When our kids were young, we had a pop up camper without much room. To keep our active little guy in one place, we would fold the dinette down, move the cushions to the side and place a pack-n-play on that area. We normally eat at the picnic table, so we left the pack-n-play up most of the time.


----------



## maddog (Dec 16, 2009)

We use a pack and play for out little guy. Keeps him safe and contained.


----------



## fourwalls (Sep 21, 2007)

For 2 years we have kept our active grandson on his couch at night by using a toddler bed rail. We just slide it under the cushions an he has stayed put so far. The first year we used a pack and play but he soon found the couch to his liking and took it over. He will be 4 this year and we still use it. We have also used a small air mattress on the floor when his parents decide to join us. He has also just pulled the couch cushions off the couch and used them on the floor of our bedroom when he gets scared or hears something that goes bump in the night. A night light is a welcome addition to have when we take our little guy. It helps keep me from stepping on the hidden hot wheel cars in the night. Enjoy and happy camping.


----------



## jcat67 (Aug 8, 2008)

maddog said:


> We use a pack and play for out little guy. Keeps him safe and contained.

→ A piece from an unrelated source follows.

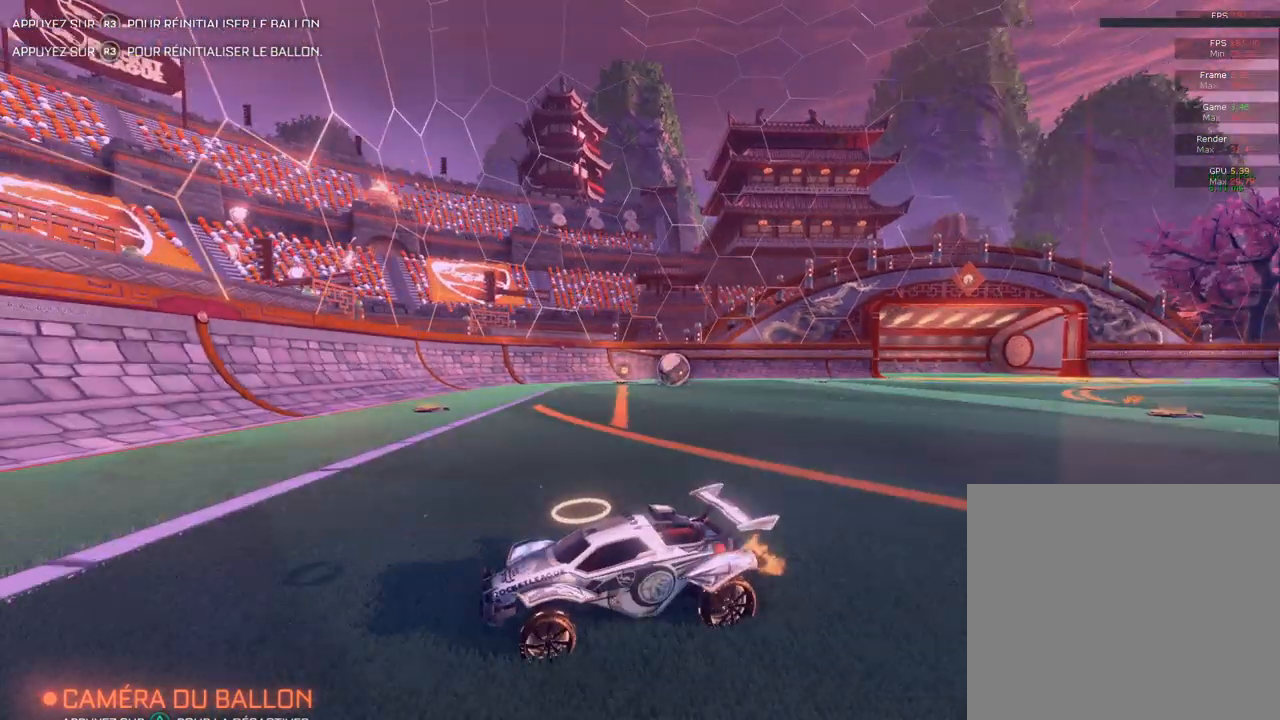
{"buttons": ["R2"], "left_stick": "right", "right_stick": "center", "events": [[17, "SQUARE", "down"], [133, "SQUARE", "up"]]}
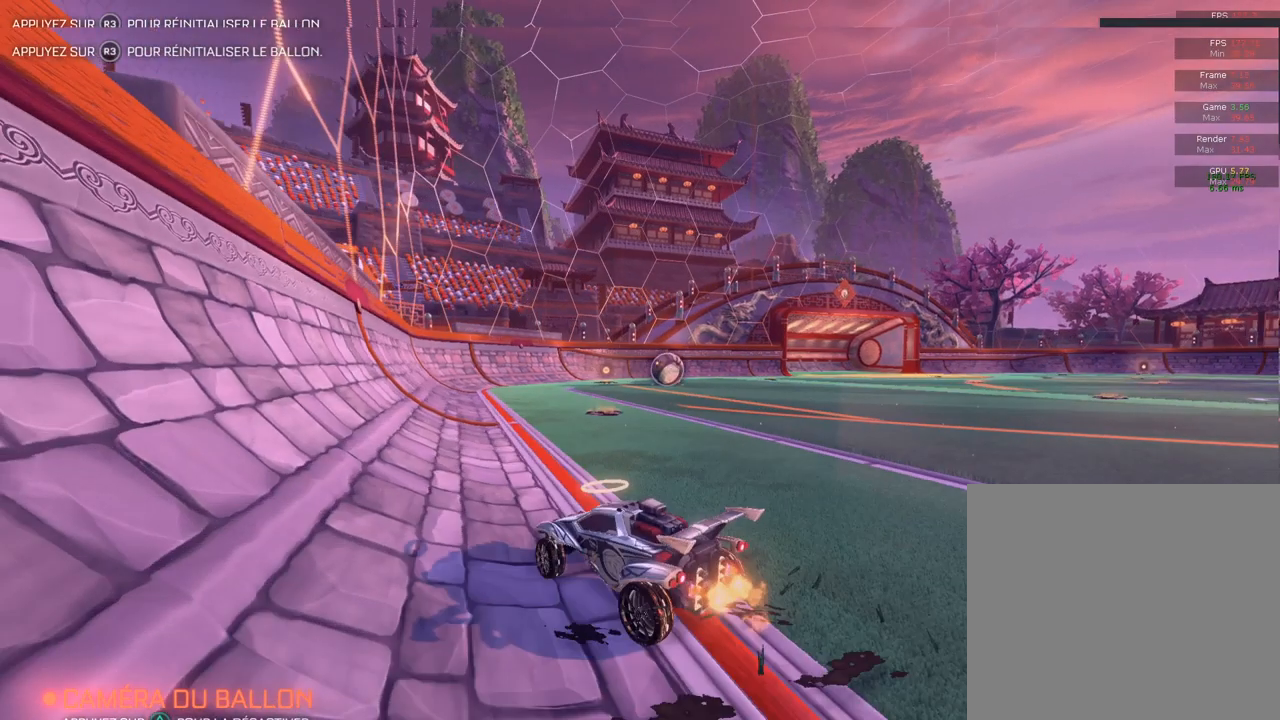
{"buttons": ["CIRCLE", "R2"], "left_stick": "center", "right_stick": "center", "events": [[183, "CIRCLE", "down"], [183, "left_stick", "center"]]}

This is how we handled it as well. Folded down the couch and that is where the pack n play was set up. Worked great.


----------



## clarkely (Sep 15, 2008)

maddog said:


> We use a pack and play for out little guy. Keeps him safe and contained.


We used pack and play on the dinette in our first camper, second camper (quad bunk) i took out one of the bunks to put pack n play crib in its place.

When they got older we used toddler type bed rails

to help keep them in place....

Good luck!!


----------



## rock hill (Apr 17, 2009)

We have a plug in sound machine that we use when it's time for the kids to go to bed,
It makes white noise, and is a commercial grade that is used in Psychologist offices and M.D. Offices 
for privacy. It is wonderful!! The kids fall right to sleep with it, and it covers up
most of the other noise. Here is what they look like from Amazon. See link below:

El Web Linko is spanish for The Web Link


----------



## Kathy (Apr 6, 2008)

We had been using a pack & play but he's too big for it. Our couch pulls out and was thinking of rails but how would you attach them to a pull out couch? It has nowhere to slip under.


----------



## Lmbevard (Mar 18, 2006)

Our grandsons alway wants to sleep with grandma and grandpa. We're usually in more danger of falling out of bed that they are because both of them are very active in their sleep. Otherwise, the oldest sleeps on the couch and the younger one sleeps on a pad on the floor. I think if you have the drop down dinette that would be ideal since you only have one side to worry about blocking.


----------